● WORK REQUEST
Please copy out all lines of the entries that contain the word "emprendedores".

:: PROVIDED INFORMATION

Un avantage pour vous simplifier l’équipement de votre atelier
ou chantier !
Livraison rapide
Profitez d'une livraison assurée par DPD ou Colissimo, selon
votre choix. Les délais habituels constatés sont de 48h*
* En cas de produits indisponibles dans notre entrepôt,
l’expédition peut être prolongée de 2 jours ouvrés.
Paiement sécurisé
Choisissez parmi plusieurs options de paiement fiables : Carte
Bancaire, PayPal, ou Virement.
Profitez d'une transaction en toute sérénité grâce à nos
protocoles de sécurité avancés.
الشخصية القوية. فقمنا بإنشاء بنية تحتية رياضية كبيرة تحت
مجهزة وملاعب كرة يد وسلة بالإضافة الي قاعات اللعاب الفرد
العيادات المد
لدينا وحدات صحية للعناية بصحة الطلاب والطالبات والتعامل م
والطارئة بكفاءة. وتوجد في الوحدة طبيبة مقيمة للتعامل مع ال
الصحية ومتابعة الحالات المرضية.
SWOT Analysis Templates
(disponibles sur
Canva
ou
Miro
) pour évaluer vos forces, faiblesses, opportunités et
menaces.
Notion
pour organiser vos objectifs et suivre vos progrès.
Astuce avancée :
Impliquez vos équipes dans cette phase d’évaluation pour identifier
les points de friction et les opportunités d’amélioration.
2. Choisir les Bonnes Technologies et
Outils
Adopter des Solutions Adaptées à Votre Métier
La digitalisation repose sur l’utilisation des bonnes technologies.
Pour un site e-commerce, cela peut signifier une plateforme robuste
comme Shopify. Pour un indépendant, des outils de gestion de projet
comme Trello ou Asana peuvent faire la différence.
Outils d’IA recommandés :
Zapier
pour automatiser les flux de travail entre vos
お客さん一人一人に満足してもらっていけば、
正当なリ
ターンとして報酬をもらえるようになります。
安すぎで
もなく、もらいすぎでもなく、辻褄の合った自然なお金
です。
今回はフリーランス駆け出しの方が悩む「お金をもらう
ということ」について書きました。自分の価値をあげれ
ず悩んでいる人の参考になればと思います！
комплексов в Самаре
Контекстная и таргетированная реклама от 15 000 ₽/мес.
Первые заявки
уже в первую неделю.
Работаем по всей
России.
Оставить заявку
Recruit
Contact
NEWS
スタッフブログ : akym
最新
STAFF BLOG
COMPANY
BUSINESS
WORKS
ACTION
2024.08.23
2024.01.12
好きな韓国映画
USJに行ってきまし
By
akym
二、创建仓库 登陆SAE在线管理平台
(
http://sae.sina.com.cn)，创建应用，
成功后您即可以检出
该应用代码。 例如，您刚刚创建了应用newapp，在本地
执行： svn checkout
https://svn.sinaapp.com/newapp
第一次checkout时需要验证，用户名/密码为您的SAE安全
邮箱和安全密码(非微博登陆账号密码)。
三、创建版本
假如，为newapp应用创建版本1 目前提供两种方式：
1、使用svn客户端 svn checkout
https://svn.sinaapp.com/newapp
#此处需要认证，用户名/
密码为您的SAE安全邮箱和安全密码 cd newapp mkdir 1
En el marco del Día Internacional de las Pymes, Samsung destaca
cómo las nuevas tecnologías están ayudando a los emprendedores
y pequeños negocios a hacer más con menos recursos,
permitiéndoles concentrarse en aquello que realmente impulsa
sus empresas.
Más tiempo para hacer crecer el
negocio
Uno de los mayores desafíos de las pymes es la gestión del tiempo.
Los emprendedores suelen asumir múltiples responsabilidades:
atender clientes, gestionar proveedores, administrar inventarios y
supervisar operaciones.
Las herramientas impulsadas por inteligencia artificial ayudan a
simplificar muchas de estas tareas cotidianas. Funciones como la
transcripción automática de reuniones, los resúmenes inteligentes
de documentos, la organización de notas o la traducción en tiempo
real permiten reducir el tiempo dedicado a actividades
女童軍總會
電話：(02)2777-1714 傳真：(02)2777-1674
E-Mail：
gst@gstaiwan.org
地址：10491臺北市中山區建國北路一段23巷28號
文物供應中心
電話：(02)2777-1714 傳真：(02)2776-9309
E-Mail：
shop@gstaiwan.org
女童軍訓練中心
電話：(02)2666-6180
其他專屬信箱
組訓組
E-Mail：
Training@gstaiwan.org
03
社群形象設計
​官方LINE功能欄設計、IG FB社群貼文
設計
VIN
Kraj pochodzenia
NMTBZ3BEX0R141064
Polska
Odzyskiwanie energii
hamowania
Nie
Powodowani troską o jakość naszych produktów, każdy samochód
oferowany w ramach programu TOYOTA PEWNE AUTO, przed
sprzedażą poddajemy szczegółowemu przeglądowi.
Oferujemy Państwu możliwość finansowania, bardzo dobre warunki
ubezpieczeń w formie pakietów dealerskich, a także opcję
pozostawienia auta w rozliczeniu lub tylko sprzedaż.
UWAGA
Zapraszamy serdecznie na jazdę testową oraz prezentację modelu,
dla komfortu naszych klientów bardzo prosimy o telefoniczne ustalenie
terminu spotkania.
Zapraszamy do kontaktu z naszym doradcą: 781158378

::::

● ANSWER BELOW
cómo las nuevas tecnologías están ayudando a los emprendedores
Los emprendedores suelen asumir múltiples responsabilidades:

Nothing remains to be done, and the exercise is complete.